Gerçi bu iki ülkenin gelişmesini yenilmişlik duygusu da beslemiştir. Fakat yenilmeden önce de gelişmişlerdi, yenselerdi yine gelişeceklerdi.

Gelişmişliğin sonucunda Almanya 5’lere eklemlendi. İstese Japonya da eklemlenir. Japonyanın o taraklarda bezi yok. Üretiyor, malını satıyor, gönençli (müreffeh) ve saygın yaşıyor.

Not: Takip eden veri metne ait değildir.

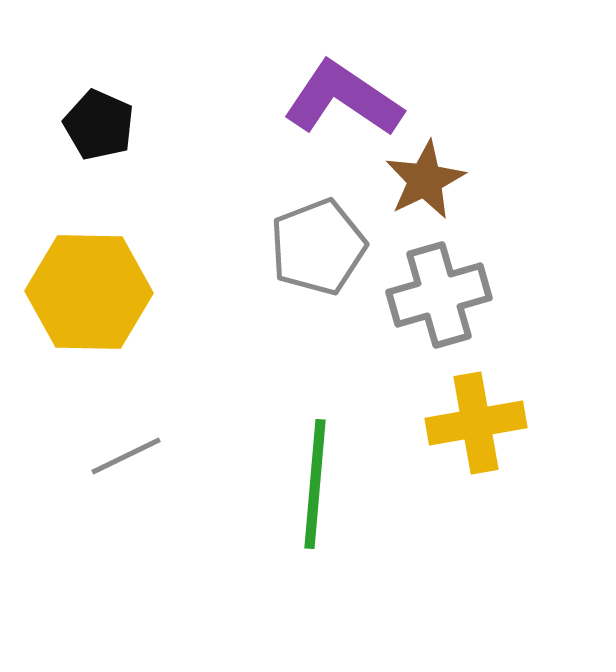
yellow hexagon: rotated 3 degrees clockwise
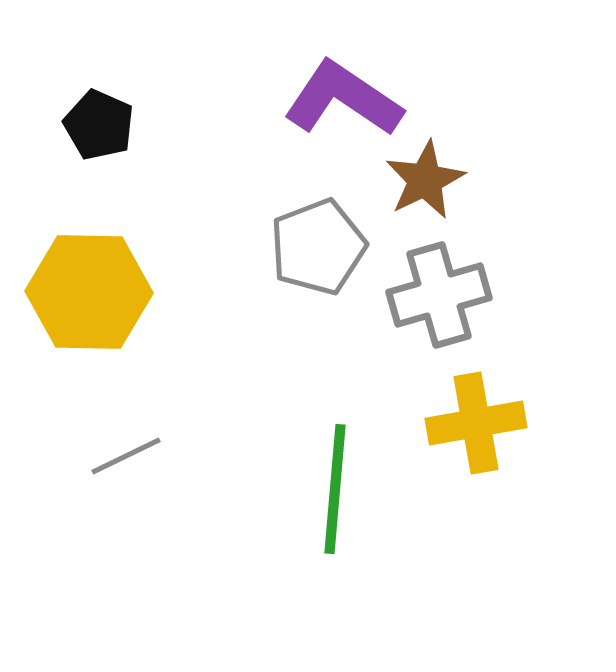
green line: moved 20 px right, 5 px down
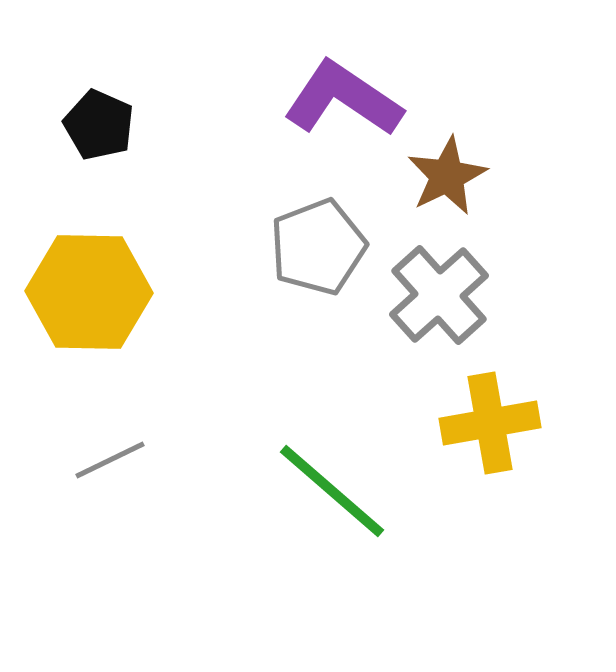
brown star: moved 22 px right, 4 px up
gray cross: rotated 26 degrees counterclockwise
yellow cross: moved 14 px right
gray line: moved 16 px left, 4 px down
green line: moved 3 px left, 2 px down; rotated 54 degrees counterclockwise
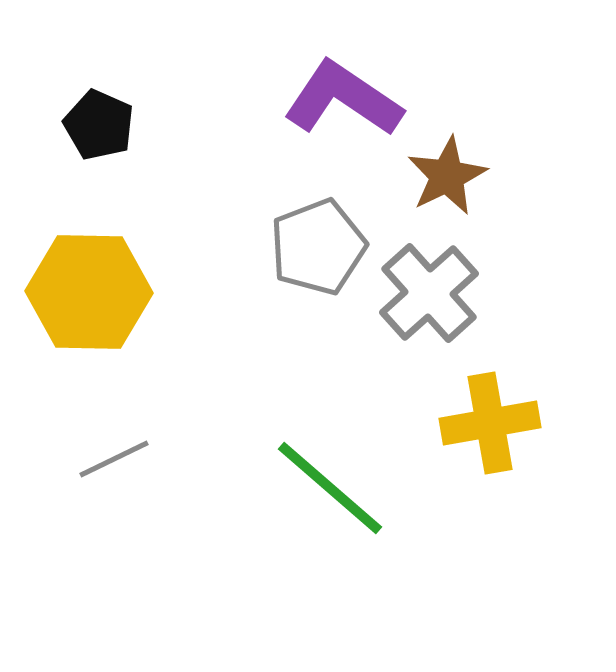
gray cross: moved 10 px left, 2 px up
gray line: moved 4 px right, 1 px up
green line: moved 2 px left, 3 px up
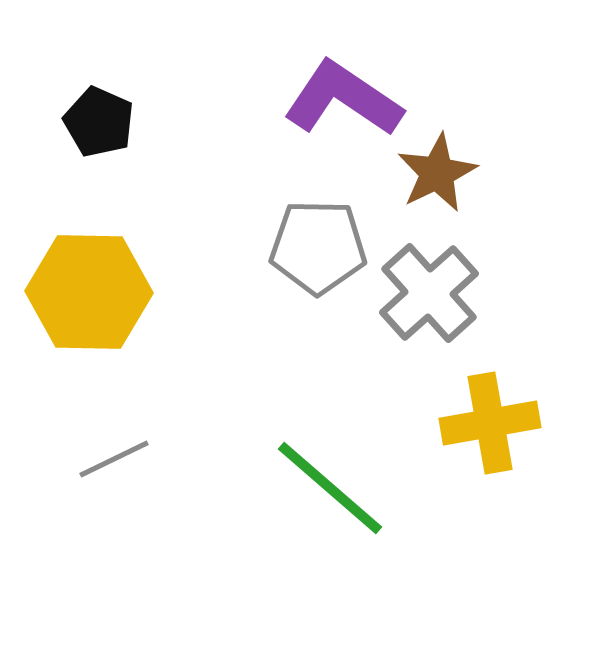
black pentagon: moved 3 px up
brown star: moved 10 px left, 3 px up
gray pentagon: rotated 22 degrees clockwise
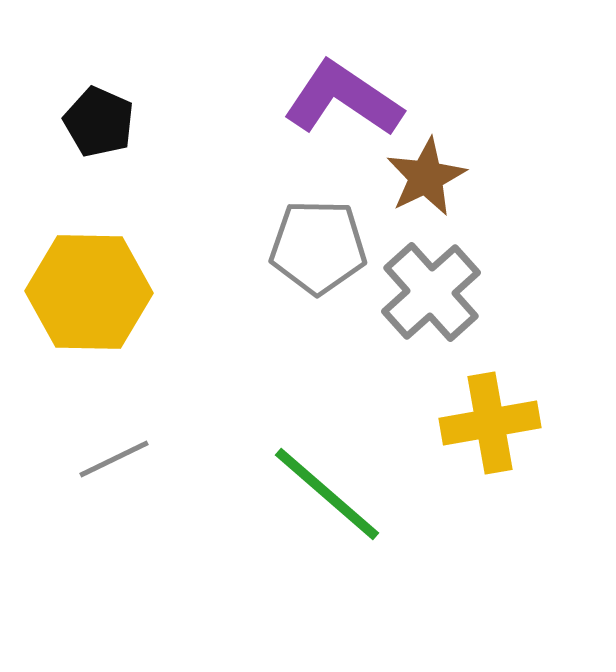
brown star: moved 11 px left, 4 px down
gray cross: moved 2 px right, 1 px up
green line: moved 3 px left, 6 px down
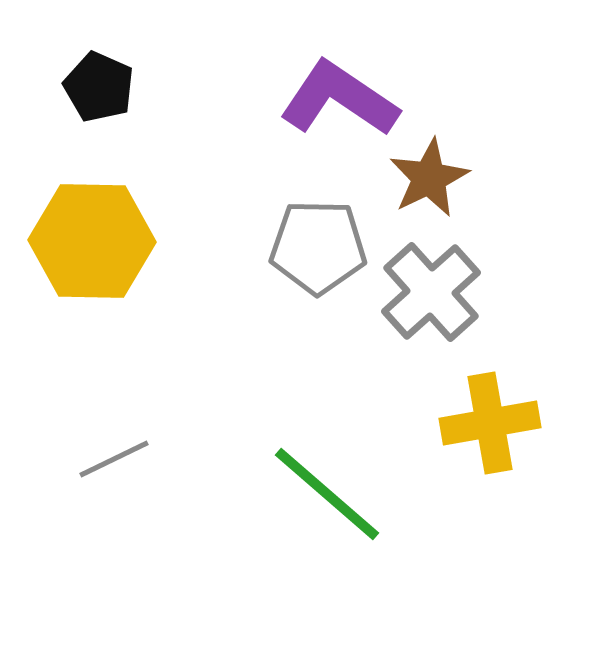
purple L-shape: moved 4 px left
black pentagon: moved 35 px up
brown star: moved 3 px right, 1 px down
yellow hexagon: moved 3 px right, 51 px up
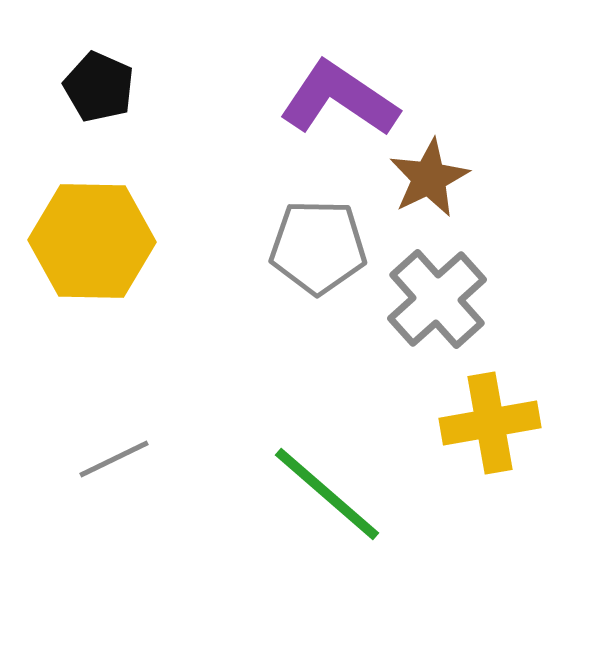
gray cross: moved 6 px right, 7 px down
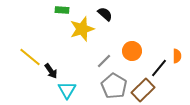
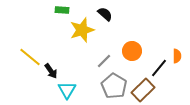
yellow star: moved 1 px down
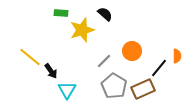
green rectangle: moved 1 px left, 3 px down
brown rectangle: moved 1 px up; rotated 20 degrees clockwise
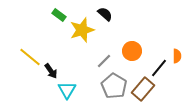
green rectangle: moved 2 px left, 2 px down; rotated 32 degrees clockwise
brown rectangle: rotated 25 degrees counterclockwise
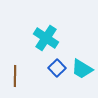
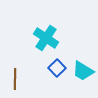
cyan trapezoid: moved 1 px right, 2 px down
brown line: moved 3 px down
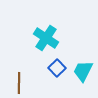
cyan trapezoid: rotated 85 degrees clockwise
brown line: moved 4 px right, 4 px down
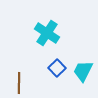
cyan cross: moved 1 px right, 5 px up
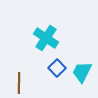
cyan cross: moved 1 px left, 5 px down
cyan trapezoid: moved 1 px left, 1 px down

Gerek Almanyanın gerek Japonyanın bu noktaya gelmesinde savunma harcamalarının fazla olmaması da rol oynamıştır. 6 Haziran 2020’de Trump Almanyadan 9.500 asker çekeceğini söyleyince Almanlar karşı çıktılar (Geriye 25 bin Amerikan askeri kalacak). Çünkü Almanya çekilen askerin yerine kendi askerini koyacak ve tabi bunun için para harcayacak. Ne kadar kaçsalar da günün birinde ordu kurmayı isteyeceklerdir.

Sonuç olarak şunu söyleyelim ki biz Almanların ve Japonların çalışma azmi ve çalışma disiplinine hayranız. Bu iki ulustan gayrı dünyanın hiçbir ulusunda bu çalışma azmi ve disiplini yoktur. Amerikalılar, İngilizler, Fıransızlar dahil.


[1] Sadık el Müeyyed, Habeş Seyahatnamesi (1904), haz. Mustafa Baydemir, 1. b., Kaknüs y., İstanbul 1999, 24. s.

[2] Ahmet Kemal İlkul, Çin-Türkistan Hatıraları, haz. Yusuf Gedikli, Ötüken n., İstanbul 1997, 305, 306, 340. s.